### Excerpted data
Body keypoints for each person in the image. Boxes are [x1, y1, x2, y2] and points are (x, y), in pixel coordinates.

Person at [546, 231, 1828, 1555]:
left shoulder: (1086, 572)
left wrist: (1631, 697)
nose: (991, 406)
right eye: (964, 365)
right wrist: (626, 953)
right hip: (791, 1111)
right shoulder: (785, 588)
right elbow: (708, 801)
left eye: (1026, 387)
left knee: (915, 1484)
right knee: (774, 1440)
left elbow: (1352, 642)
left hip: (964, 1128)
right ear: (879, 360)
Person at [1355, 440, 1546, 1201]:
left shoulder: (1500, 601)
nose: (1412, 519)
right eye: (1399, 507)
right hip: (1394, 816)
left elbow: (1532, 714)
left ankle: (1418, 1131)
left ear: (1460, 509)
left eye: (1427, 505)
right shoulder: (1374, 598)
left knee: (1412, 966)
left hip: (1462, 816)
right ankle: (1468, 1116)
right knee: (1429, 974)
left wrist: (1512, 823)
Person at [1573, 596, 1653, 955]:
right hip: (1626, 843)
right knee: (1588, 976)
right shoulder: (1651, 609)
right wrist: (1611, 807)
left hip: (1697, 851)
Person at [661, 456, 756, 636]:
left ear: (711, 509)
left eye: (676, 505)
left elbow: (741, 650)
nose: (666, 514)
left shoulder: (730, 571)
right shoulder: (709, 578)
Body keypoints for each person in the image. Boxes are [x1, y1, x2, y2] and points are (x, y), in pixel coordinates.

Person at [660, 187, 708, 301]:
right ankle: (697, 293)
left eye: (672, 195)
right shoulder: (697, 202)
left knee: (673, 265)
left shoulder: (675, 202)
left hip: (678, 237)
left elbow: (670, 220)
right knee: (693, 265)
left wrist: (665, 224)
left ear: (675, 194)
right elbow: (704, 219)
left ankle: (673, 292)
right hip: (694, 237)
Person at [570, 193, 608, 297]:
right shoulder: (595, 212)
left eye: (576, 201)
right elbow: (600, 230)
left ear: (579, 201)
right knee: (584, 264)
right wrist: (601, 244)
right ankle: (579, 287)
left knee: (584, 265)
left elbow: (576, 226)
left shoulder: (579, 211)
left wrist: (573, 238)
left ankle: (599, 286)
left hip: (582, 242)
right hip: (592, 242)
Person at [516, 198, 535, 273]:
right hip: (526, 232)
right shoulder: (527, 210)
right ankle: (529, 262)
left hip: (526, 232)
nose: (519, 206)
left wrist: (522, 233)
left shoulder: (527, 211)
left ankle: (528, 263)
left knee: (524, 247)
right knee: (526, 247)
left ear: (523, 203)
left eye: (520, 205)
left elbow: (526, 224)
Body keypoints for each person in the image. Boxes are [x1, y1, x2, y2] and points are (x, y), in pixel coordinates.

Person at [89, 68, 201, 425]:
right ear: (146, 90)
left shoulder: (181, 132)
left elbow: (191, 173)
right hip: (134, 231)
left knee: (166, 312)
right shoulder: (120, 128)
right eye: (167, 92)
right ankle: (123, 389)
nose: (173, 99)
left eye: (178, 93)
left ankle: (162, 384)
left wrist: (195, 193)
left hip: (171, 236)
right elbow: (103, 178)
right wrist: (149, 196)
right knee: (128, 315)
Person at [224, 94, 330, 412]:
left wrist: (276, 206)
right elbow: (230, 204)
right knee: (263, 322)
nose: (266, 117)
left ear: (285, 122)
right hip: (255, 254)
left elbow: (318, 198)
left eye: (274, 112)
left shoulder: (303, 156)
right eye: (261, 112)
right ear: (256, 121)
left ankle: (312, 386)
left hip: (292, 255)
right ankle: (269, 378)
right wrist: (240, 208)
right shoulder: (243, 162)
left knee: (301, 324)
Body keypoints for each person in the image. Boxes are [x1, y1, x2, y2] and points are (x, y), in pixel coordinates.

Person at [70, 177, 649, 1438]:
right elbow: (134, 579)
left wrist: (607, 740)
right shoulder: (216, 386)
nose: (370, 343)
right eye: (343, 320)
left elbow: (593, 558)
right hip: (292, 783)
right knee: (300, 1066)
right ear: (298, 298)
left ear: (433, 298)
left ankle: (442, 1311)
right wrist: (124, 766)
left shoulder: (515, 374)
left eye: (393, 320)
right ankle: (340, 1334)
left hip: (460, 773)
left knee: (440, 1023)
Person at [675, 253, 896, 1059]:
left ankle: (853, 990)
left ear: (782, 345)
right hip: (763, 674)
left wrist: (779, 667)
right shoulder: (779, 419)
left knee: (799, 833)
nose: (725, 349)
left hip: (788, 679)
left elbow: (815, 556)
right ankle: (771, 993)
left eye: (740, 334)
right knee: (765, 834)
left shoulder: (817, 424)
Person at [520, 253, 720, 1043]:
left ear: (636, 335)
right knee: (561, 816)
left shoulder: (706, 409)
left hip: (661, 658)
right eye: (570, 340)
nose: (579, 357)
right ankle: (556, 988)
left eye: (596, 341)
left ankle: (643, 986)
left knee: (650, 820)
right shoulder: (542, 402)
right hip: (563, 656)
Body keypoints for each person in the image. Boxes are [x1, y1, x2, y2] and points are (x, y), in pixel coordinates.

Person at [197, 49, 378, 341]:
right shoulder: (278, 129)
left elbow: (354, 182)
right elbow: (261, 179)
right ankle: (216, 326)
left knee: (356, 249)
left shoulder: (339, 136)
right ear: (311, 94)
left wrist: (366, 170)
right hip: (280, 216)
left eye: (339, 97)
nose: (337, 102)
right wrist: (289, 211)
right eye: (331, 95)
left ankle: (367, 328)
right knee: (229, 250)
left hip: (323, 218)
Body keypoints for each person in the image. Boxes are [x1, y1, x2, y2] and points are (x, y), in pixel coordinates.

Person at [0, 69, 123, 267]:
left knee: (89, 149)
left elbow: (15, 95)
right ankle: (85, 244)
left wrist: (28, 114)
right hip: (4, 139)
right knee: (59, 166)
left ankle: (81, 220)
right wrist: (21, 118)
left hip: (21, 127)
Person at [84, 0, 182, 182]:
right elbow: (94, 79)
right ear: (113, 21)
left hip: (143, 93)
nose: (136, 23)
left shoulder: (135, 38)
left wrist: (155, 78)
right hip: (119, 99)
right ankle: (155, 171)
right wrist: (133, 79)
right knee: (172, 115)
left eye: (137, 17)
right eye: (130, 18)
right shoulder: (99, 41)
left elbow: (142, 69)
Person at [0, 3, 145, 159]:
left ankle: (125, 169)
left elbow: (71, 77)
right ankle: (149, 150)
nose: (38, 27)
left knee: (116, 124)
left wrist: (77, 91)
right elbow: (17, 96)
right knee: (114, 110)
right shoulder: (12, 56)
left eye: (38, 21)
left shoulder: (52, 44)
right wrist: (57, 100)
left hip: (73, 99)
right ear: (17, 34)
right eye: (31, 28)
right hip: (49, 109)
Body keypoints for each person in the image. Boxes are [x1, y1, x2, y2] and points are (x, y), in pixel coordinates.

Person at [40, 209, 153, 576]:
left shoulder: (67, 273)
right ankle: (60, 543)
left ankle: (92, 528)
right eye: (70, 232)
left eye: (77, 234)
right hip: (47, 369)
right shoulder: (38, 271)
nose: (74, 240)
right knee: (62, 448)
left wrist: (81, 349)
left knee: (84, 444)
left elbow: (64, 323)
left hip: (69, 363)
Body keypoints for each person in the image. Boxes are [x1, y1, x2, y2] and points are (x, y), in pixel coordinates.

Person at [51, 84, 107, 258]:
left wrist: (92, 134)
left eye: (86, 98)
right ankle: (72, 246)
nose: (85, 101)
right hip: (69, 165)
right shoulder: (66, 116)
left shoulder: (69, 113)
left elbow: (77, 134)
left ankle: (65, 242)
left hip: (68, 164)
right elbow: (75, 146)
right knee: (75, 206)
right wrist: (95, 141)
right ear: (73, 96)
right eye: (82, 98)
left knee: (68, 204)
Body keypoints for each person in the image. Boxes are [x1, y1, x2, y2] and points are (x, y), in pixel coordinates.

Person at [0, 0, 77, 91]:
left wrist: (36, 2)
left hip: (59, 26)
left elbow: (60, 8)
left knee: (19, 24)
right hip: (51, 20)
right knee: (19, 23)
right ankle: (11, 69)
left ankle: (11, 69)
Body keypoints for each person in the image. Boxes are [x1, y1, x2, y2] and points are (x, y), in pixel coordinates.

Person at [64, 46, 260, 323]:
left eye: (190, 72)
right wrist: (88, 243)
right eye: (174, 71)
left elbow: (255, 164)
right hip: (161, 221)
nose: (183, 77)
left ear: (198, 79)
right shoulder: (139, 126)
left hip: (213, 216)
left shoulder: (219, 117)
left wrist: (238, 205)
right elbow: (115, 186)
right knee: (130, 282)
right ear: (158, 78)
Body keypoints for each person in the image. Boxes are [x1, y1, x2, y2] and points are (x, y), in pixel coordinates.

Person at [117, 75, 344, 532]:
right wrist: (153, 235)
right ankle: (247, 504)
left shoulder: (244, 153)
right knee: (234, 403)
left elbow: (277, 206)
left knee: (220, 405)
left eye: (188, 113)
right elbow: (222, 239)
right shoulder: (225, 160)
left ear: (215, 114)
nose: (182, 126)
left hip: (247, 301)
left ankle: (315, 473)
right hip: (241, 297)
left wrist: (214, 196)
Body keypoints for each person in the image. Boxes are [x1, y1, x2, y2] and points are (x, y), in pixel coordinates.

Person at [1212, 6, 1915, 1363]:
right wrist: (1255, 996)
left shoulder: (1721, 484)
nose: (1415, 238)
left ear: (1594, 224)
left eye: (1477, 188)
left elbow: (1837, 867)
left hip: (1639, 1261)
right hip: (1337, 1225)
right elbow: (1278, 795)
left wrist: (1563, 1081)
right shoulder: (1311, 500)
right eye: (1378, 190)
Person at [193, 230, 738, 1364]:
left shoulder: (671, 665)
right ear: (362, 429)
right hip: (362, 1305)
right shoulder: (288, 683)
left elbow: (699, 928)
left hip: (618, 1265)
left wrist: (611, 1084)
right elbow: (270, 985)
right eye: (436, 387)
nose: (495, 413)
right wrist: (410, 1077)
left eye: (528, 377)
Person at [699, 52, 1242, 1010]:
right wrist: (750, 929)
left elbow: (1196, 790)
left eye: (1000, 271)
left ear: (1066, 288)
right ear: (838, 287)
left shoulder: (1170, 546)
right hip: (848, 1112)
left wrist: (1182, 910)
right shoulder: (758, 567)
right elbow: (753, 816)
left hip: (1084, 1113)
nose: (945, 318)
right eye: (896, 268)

### Instructions to follow
Starting at the first line of the data above, please restate word for word every line up to and including the one that holds "right eye: (964, 365)", and add nothing else.

### Expected output
Body keypoints for each person in the image. Boxes are [x1, y1, x2, y2] and points are (x, y), in pixel coordinates.

Person at [546, 231, 1828, 1555]:
left shoulder: (1086, 572)
left wrist: (1631, 697)
nose: (991, 406)
right eye: (964, 365)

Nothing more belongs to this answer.